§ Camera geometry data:
───

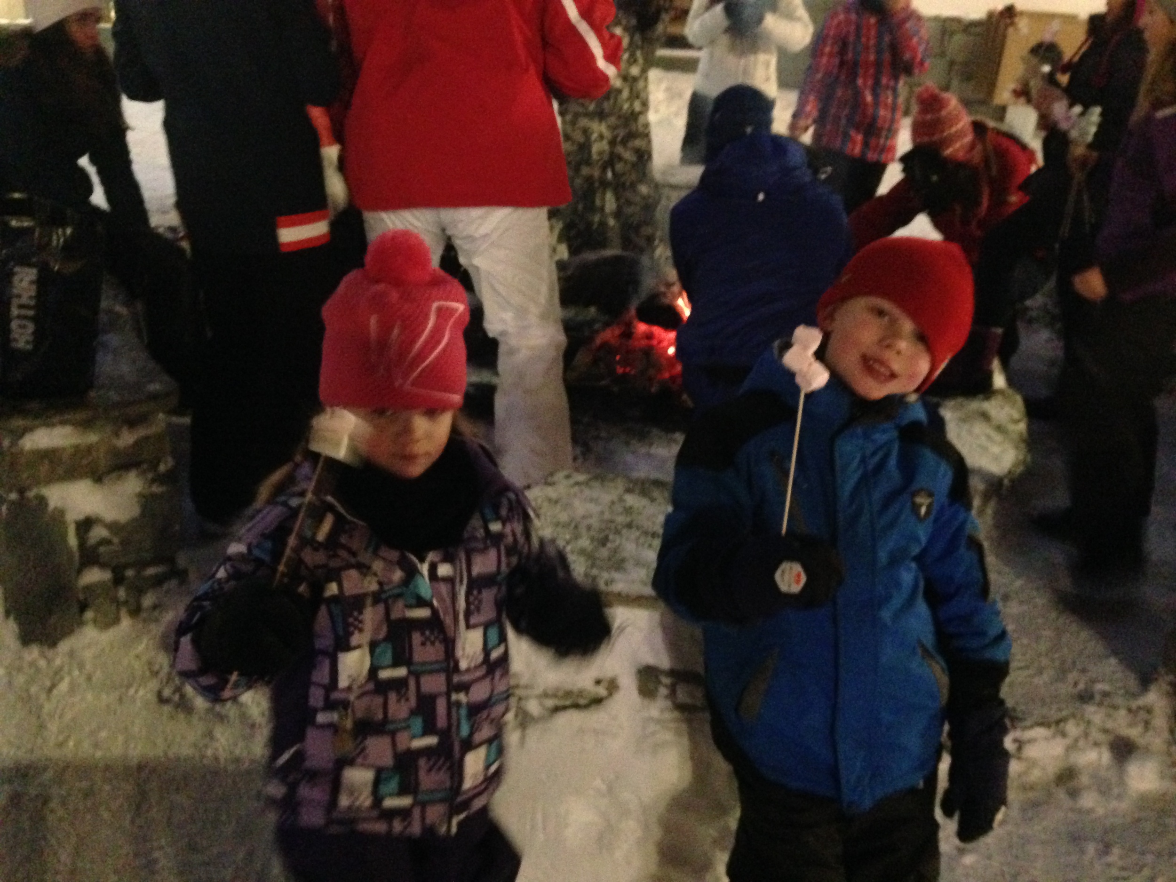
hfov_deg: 55.4
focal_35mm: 33
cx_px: 588
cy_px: 441
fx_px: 1121
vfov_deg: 42.9
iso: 800
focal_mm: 4.12
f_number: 2.4
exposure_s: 1/15
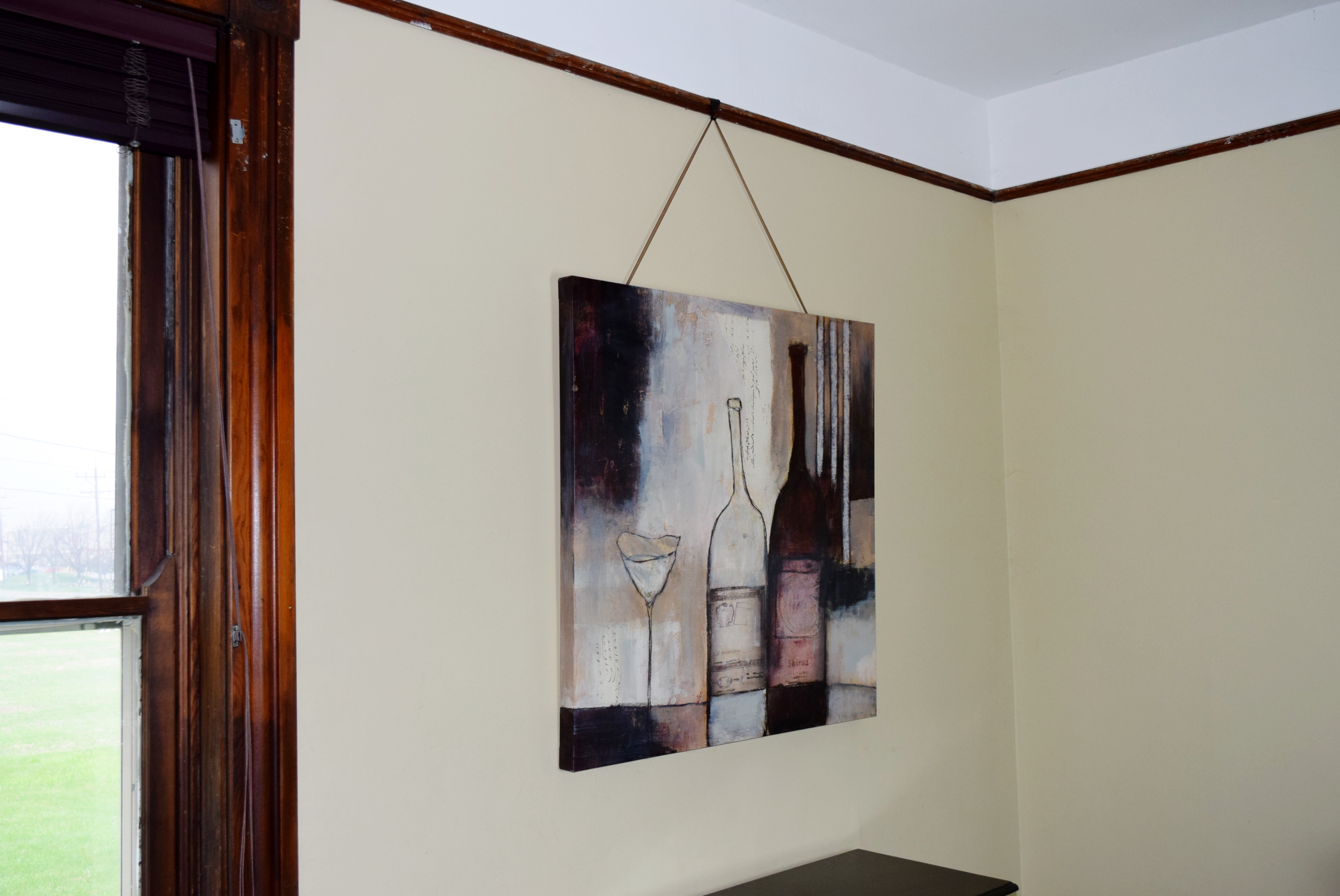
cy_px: 448
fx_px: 1285
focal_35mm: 34
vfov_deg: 38.4
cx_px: 670
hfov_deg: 55.1
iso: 800
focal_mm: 23
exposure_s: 1/100
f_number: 5
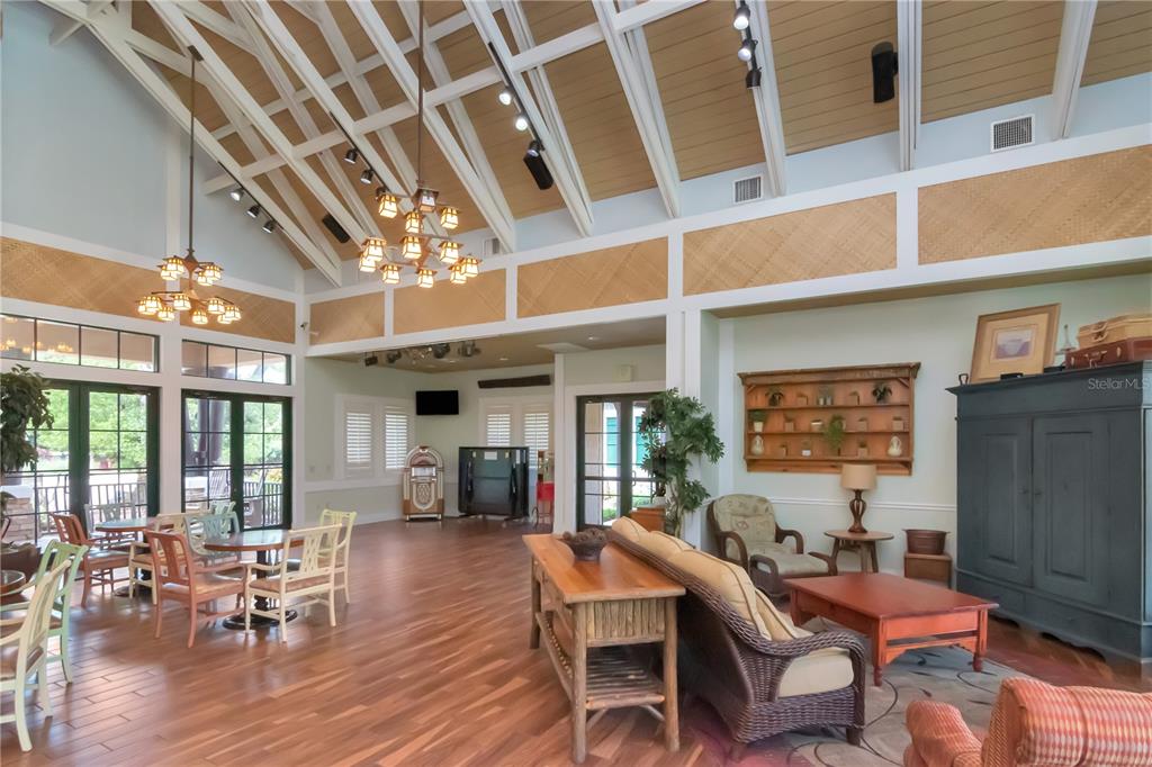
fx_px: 528
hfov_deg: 95.0
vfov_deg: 72.0
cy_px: 384
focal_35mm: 16
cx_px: 576
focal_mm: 11
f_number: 10
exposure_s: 1/160
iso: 5000
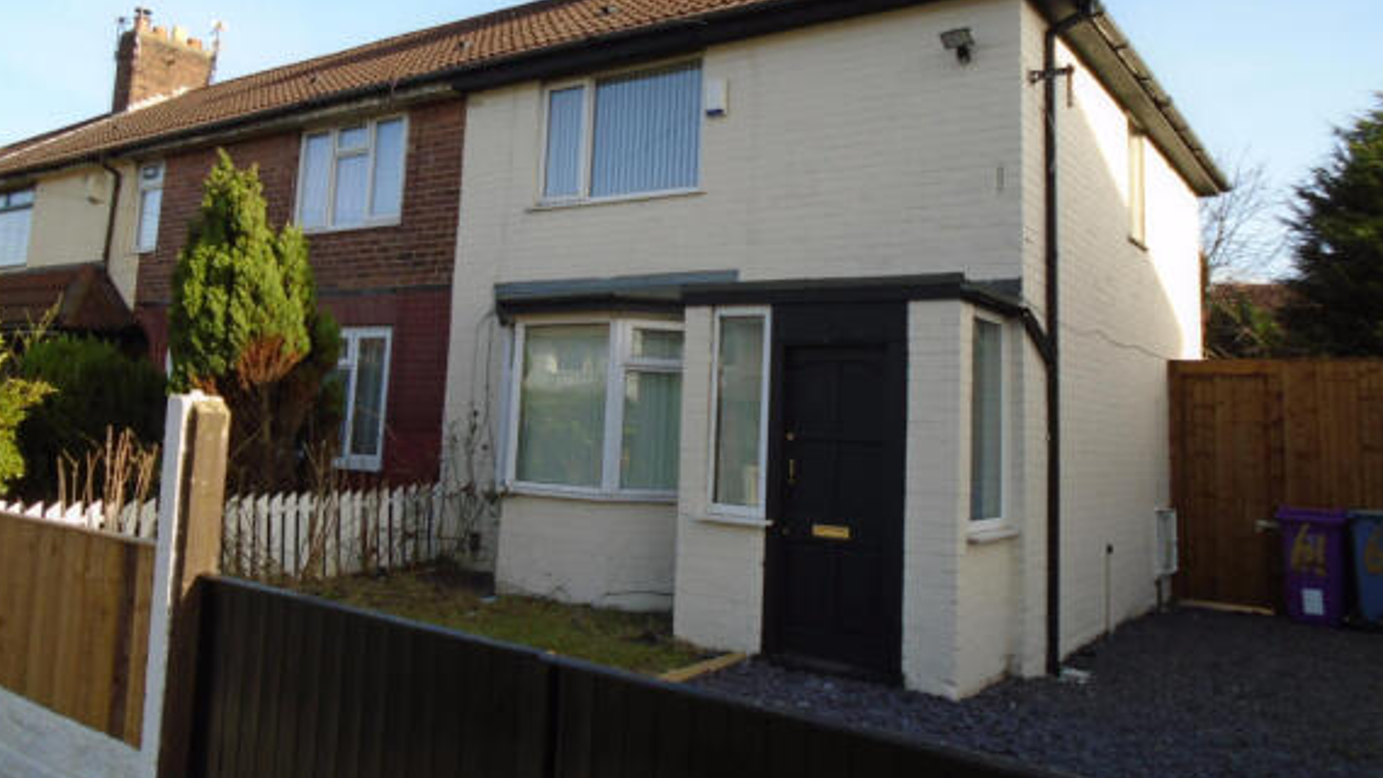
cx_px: 677
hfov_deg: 66.1
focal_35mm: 29
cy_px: 271
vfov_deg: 39.8
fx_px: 1063
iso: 100
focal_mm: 4.6
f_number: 3.2
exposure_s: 1/400
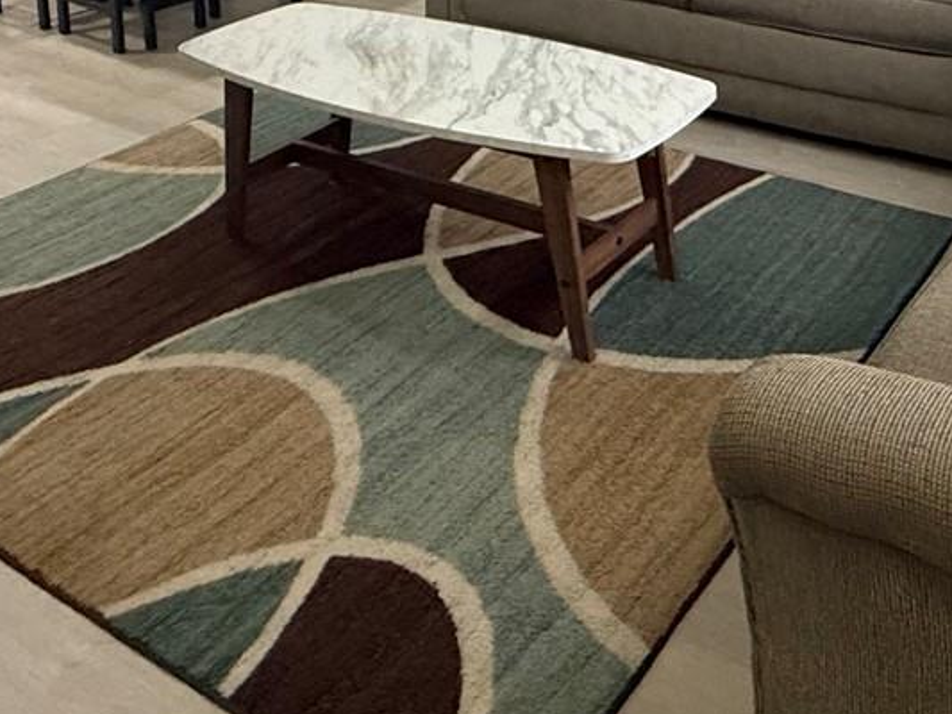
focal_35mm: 42
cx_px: 814
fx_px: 1155
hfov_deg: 42.0
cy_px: -246
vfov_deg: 27.7
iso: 500
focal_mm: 2.22
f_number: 2.2
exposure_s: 1/60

───

Of the records above, print only the lines from the one containing "f_number: 2.4" through the one containing "hfov_deg: 42.0", inclusive and unaltered, leaving out pictures.

§ Output of the task:
f_number: 2.4
exposure_s: 1/15
cy_px: 448
fx_px: 1285
focal_35mm: 34
vfov_deg: 38.4
cx_px: 670
hfov_deg: 55.1
iso: 800
focal_mm: 23
exposure_s: 1/100
f_number: 5
fx_px: 528
hfov_deg: 95.0
vfov_deg: 72.0
cy_px: 384
focal_35mm: 16
cx_px: 576
focal_mm: 11
f_number: 10
exposure_s: 1/160
iso: 5000
cx_px: 677
hfov_deg: 66.1
focal_35mm: 29
cy_px: 271
vfov_deg: 39.8
fx_px: 1063
iso: 100
focal_mm: 4.6
f_number: 3.2
exposure_s: 1/400
focal_35mm: 42
cx_px: 814
fx_px: 1155
hfov_deg: 42.0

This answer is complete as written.